Supply Chain Attack
Created: 2023-12-23 16:56
#note
One of the Vulnerabilities in LLM-base applications.
Large Language Models (LLMs) rely on a complex supply chain encompassing not just software components, but also pre-trained models and training data. This introduces new vulnerability risks compared to traditional software:
- Data and Model Tampering: The training data and pre-trained models obtained from third parties can be susceptible to manipulation or "poisoning," potentially leading to biased outputs or security vulnerabilities in the final LLM.
- Integrity Concerns: These vulnerabilities can erode the overall integrity of the LLM, resulting in biased model outputs, security breaches, or even complete system failures.
This highlights the importance of securing the entire LLM supply chain, including careful selection of trusted data sources and pre-trained models.
Examples of vulnerabilities:
- Traditional Third-Party Dependencies: Outdated or deprecated packages introduce known software vulnerabilities.
- Vulnerable Pre-Trained Models: Fine-tuning LLMs on vulnerable pre-trained models inherits those vulnerabilities.
- Poisoned Training Data: Crowd-sourced data, if not carefully vetted, can introduce biases or security flaws into the LLM.
- Outdated Models: Using unmaintained models poses security risks due to unpatched vulnerabilities.
- Inadequate Privacy Policies: Unclear terms and conditions could expose your application's sensitive data for further model training, potentially leading to information disclosure or copyright issues if the original model used copyrighted material.
Example in details:
The breach: A dependency vulnerability has been identified in ray, an open-source unified compute framework for machine learning engineers to scale AI and Python workloads. It is classed under the Common Vulnerabilities and Exposure list (CVE-2023-48023) and the Common Weakness Enumeration (CWE-918). Affected versions of this package are vulnerable to arbitrary command injection through the **/log_proxy
function. An attacker can inject arbitrary commands by submitting raw HTTP requests or via the Jobs SDK, with no authentication by default. An arbitrary code execution vulnerability is a security flaw in software or hardware, allowing random sample code execution.
The impact: The impact of this vulnerability can spread to server-side request forgery, where a web server can be tricked into making a request where it shouldn’t. Without proper checks, it can lead to data leaks or unauthorized actions. For example, an attacker can send a URL to the web server, the request might bypass authentication, and the server may then retrieve the contents of this URL, but it does not sufficiently ensure or check that the request is being sent to a safe or intended destination.
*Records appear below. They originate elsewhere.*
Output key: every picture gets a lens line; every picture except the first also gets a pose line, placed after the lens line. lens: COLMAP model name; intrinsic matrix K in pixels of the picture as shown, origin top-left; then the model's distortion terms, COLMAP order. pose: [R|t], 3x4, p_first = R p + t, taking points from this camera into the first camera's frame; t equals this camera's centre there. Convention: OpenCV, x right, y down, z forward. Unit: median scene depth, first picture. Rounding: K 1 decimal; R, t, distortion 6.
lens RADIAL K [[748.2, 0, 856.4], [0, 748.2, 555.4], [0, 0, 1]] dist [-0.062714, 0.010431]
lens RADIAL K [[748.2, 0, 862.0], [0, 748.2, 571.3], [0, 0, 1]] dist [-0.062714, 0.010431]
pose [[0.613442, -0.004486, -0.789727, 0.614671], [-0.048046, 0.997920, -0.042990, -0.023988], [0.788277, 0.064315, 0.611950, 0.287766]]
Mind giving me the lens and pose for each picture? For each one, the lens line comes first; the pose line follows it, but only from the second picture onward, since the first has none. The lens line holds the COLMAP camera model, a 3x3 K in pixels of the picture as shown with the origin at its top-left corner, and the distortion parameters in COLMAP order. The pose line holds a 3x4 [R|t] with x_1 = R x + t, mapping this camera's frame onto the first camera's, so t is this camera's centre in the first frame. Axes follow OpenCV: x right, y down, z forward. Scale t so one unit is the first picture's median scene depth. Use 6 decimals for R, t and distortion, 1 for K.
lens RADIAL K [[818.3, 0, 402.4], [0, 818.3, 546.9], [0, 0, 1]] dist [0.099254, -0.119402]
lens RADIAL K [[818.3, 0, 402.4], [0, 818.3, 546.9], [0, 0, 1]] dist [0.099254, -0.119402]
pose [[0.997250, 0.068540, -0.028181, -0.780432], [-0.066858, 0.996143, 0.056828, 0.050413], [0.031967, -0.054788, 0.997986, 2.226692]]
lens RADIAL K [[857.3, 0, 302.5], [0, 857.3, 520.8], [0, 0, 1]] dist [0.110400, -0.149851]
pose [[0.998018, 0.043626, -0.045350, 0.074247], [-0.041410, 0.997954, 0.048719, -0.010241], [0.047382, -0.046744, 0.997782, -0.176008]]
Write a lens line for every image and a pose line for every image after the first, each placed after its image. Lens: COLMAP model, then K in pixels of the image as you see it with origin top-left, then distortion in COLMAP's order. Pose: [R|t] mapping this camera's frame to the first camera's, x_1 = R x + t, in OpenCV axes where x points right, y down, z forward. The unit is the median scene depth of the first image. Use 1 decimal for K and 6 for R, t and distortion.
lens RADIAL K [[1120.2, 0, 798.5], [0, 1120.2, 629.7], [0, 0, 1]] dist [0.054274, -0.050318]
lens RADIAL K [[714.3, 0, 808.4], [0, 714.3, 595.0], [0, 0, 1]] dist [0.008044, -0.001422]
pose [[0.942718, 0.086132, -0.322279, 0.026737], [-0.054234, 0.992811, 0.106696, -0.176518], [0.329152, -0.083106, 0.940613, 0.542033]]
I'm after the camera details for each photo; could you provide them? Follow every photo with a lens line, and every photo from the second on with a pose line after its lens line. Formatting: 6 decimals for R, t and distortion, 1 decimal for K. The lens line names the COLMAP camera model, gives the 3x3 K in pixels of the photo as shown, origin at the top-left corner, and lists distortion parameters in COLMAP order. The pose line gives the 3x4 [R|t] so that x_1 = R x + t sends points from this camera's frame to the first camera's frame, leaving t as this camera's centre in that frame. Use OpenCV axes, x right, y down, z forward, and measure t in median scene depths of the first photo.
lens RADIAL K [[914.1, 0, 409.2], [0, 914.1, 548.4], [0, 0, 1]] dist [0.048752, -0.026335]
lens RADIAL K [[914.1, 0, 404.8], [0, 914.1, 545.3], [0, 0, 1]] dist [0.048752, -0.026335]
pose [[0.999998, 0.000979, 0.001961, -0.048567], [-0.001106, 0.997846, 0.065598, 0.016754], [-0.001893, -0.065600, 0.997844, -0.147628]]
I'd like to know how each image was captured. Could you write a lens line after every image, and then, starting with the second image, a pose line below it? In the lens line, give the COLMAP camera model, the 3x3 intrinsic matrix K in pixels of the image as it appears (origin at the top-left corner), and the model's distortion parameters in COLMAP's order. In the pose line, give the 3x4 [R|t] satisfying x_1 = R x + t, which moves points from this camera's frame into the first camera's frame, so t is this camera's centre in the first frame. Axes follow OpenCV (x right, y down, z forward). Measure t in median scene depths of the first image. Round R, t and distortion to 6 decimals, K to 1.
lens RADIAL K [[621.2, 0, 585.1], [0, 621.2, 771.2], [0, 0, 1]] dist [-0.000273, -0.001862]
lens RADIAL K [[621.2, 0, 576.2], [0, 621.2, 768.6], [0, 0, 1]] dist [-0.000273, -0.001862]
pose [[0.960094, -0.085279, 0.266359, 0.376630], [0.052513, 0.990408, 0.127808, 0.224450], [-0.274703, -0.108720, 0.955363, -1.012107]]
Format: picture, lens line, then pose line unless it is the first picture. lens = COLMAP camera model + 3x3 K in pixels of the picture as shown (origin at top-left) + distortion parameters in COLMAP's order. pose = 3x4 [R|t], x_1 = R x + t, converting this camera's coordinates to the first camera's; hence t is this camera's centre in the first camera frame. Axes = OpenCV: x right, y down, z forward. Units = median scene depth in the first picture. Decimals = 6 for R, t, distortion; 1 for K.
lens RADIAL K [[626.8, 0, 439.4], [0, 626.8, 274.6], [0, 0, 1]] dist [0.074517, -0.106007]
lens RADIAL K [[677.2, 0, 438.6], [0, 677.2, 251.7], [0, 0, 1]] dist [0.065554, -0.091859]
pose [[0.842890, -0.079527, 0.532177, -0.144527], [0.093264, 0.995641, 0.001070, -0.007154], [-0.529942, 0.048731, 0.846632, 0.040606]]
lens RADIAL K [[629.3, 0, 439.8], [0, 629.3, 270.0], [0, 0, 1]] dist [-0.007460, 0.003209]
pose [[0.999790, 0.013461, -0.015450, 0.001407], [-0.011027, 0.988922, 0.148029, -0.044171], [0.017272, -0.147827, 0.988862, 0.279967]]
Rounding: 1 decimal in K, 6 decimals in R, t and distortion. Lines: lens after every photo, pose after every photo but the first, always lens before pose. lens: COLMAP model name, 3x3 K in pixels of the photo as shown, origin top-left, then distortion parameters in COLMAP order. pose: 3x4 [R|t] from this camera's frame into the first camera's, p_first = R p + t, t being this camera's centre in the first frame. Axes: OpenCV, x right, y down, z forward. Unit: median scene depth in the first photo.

The mitigation: For starters, to mitigate this breach, developers for enterprise use cases must ensure that a rigorous supply chain is kept throughout both the software and model development life cycle to understand what dependencies the application and model are built on. A strong vulnerability management process should be in place to address these issues. Developers must generate both software and machine-learning bill of materials (SBOM and MLBOM) attestations to provide clarity and transparency on artifacts, and align on streamlined security operations within the life cycle prior to production release. For example, it is important to apply static application security testing (SAST) within version control to detect vulnerable or outdated components, and to automatically apply patching when needed. Not all vulnerabilities may be relevant to an application given their context and unique risk profile. Finding a balance between staying alert to new vulnerabilities and understanding the real implications of the vulnerabilities is critical for continuous monitoring and ongoing management.